At 06:20 2000-03-15 -0800, Ron 'The InSaNe One' Rosson wrote:
* ^To: *all(_at_)domain(_dot_)com

However, implementing this in sendmail as previously described would be 
more sure-fire.  What if this address receives the message BCC (or CC: for 
that matter)?

* ^TO_all(_at_)domain\(_dot_)com

Which will catch it in Cc: headers, and in the received lines if your MTA 
injects BCC delivery information there (still a crapshoot if there were 
multiple local recipients).


Sendmail is not an option. So here is what I have for the recipe
(.procmailrc):

SHELL=/bin/sh
PATH=$HOME/bin:/usr/bin:/bin:/usr/local/bin:/usr/include:/usr/local/sbin:/bin:/s
bin:/usr/sbin:.
MAILDIR=$HOME/Mail
PMDIR=$HOME/.procmail
LOGFILE=$PMDIR/log
LOGABSTRACT=all
VERBOSE=no
LOCKFILE=$HOME/.lockmail

:0
* ^TO_all(_at_)domain\(_dot_)com
{
        # add a header - f is FILTER
        :0f
        | formail -A "X-Loop: all(_at_)domain(_dot_)com"

        # forward it (with the extra header).  the a flag isn't normally
        # necessary, but ensures that the above rule must have SUCCESSFULLY
        # completed before this takes place - thus hopefully sparing you from
        # grief if your formail gets trampled one day.
        :0a
        !jeff,bob,dave
}



Here is the .forward file
"!/usr/local/bin/procmail "

Here is the error I get when I send to all(_at_)domain(_dot_)com

   ----- The following addresses had permanent fatal errors -----
"!/usr/local/bin/procmail .procmailrc"
    (expanded from: all(_at_)domain(_dot_)com)

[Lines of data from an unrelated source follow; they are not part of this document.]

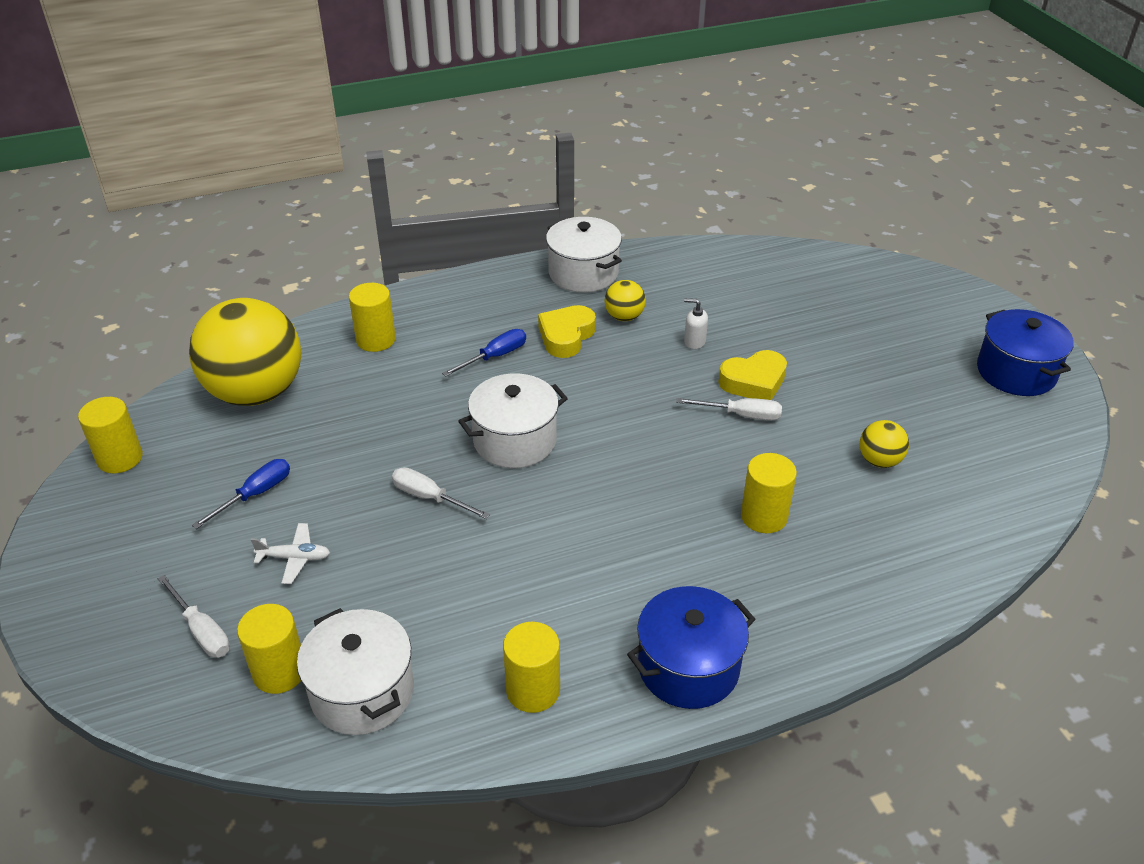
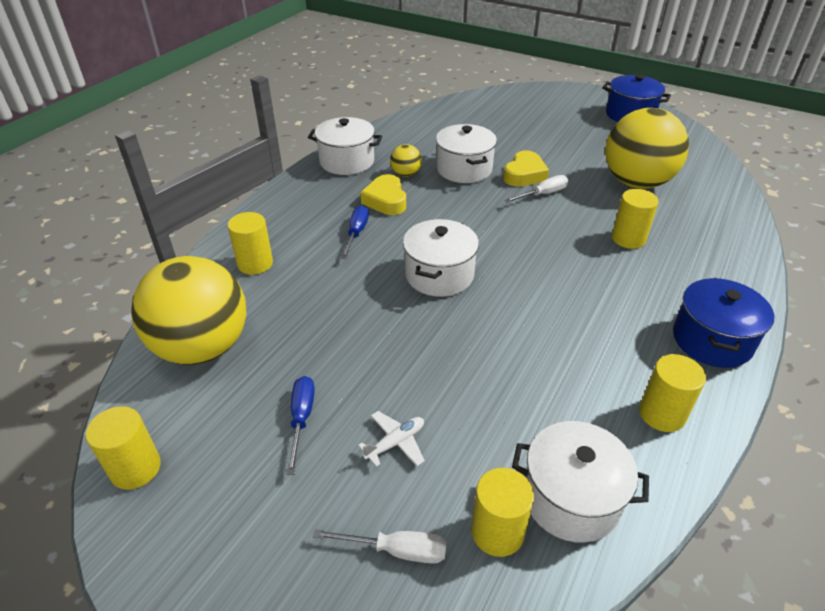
camera: 40 degrees left, 0 degrees up
(429, 497) = (434, 341): white screwdriver -> none
(694, 342) = (464, 169): white soap dispenser -> white pot
(879, 461) = (636, 182): yellow ball -> yellow ball, size x2.37

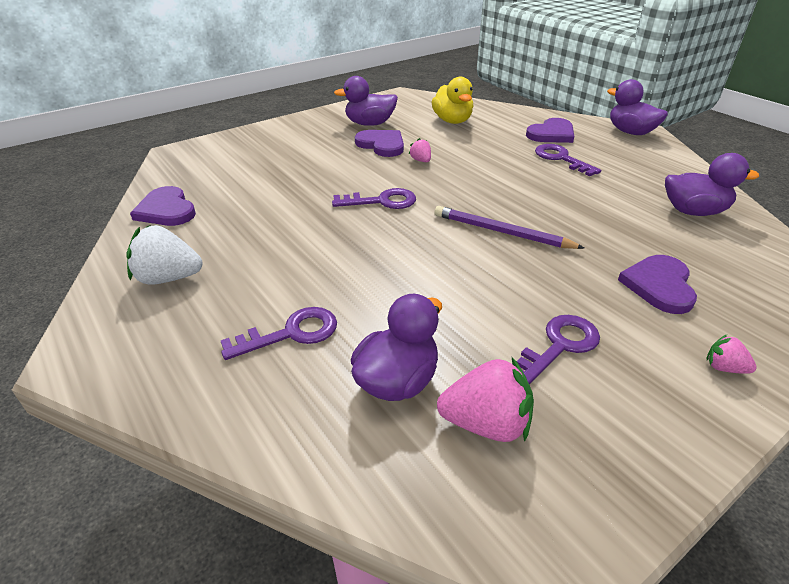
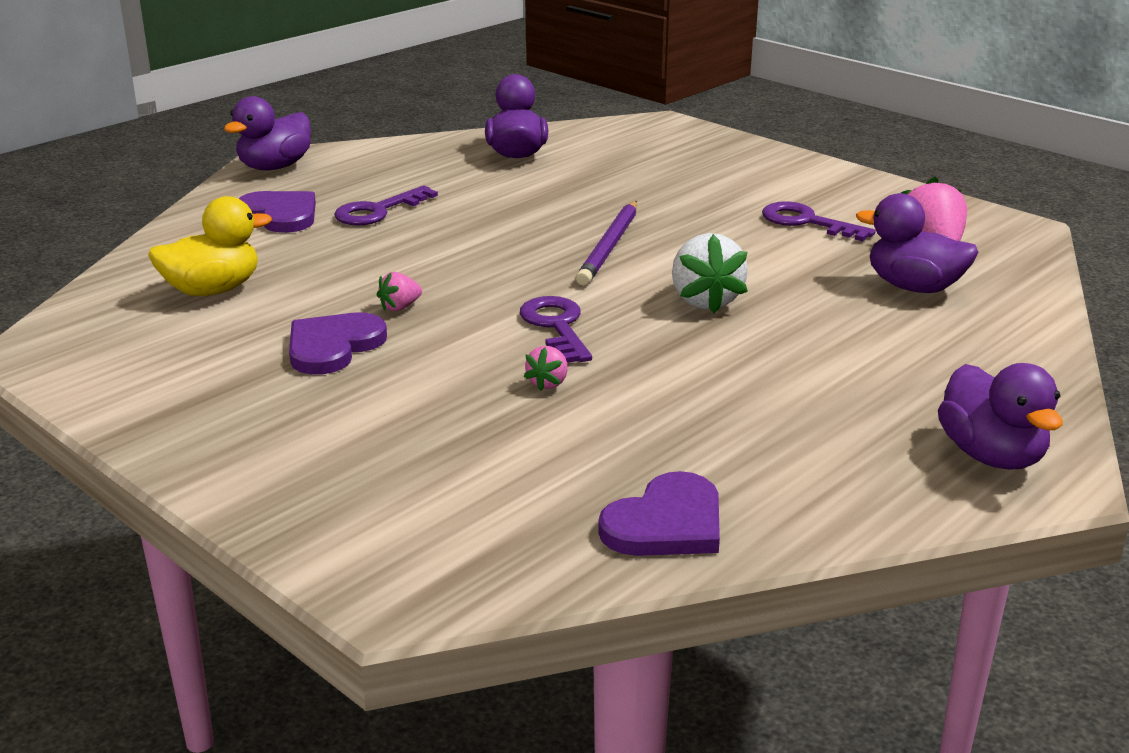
camera: 100 degrees left, 10 degrees down
(168, 278) = (855, 459): white strawberry -> white strawberry (705, 301)
(291, 333) = (893, 348): purple key -> none
(369, 124) = (220, 369): purple duck -> purple duck (991, 456)
(659, 285) = (680, 179): purple heart -> none
(724, 368) = (787, 168): pink strawberry -> pink strawberry (548, 383)

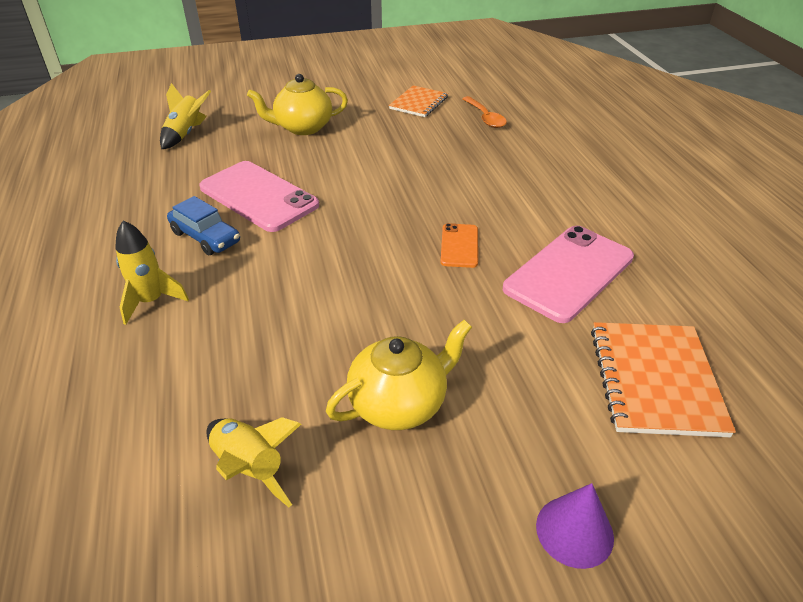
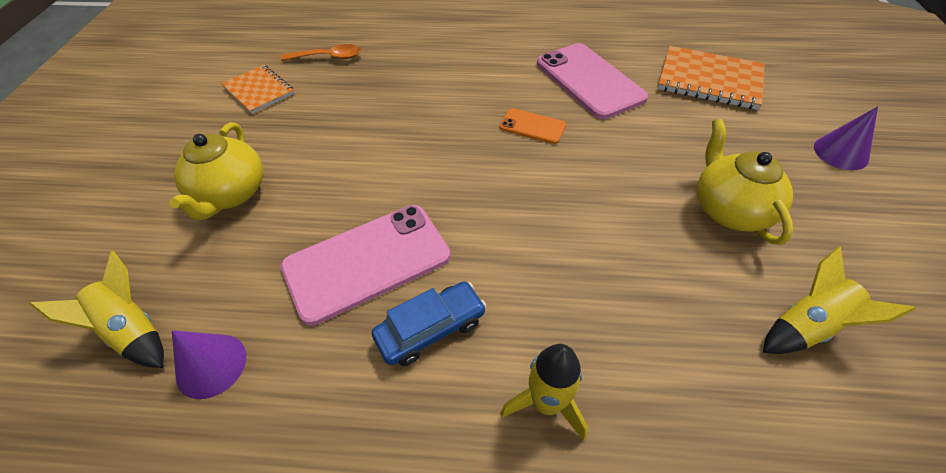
camera: 70 degrees left, 10 degrees up
(166, 165) = (211, 365): none -> purple cone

   ----- Transcript of session follows -----
550 /home/jeff/.forward: line 1: "!/usr/local/bin/procmail
.procmailrc"...
+User unknown


Any ideas??

TIA
-- 
-------------------------------------------------------------------
Ron Rosson                      ... and a UNIX user said ...
The InSaNe One                             rm -rf *
insane(_at_)oneinsane(_dot_)net         and all was /dev/null and *void()
-------------------------------------------------------------------
If Windows 95 is the answer, it must've been an incredibly stupid question.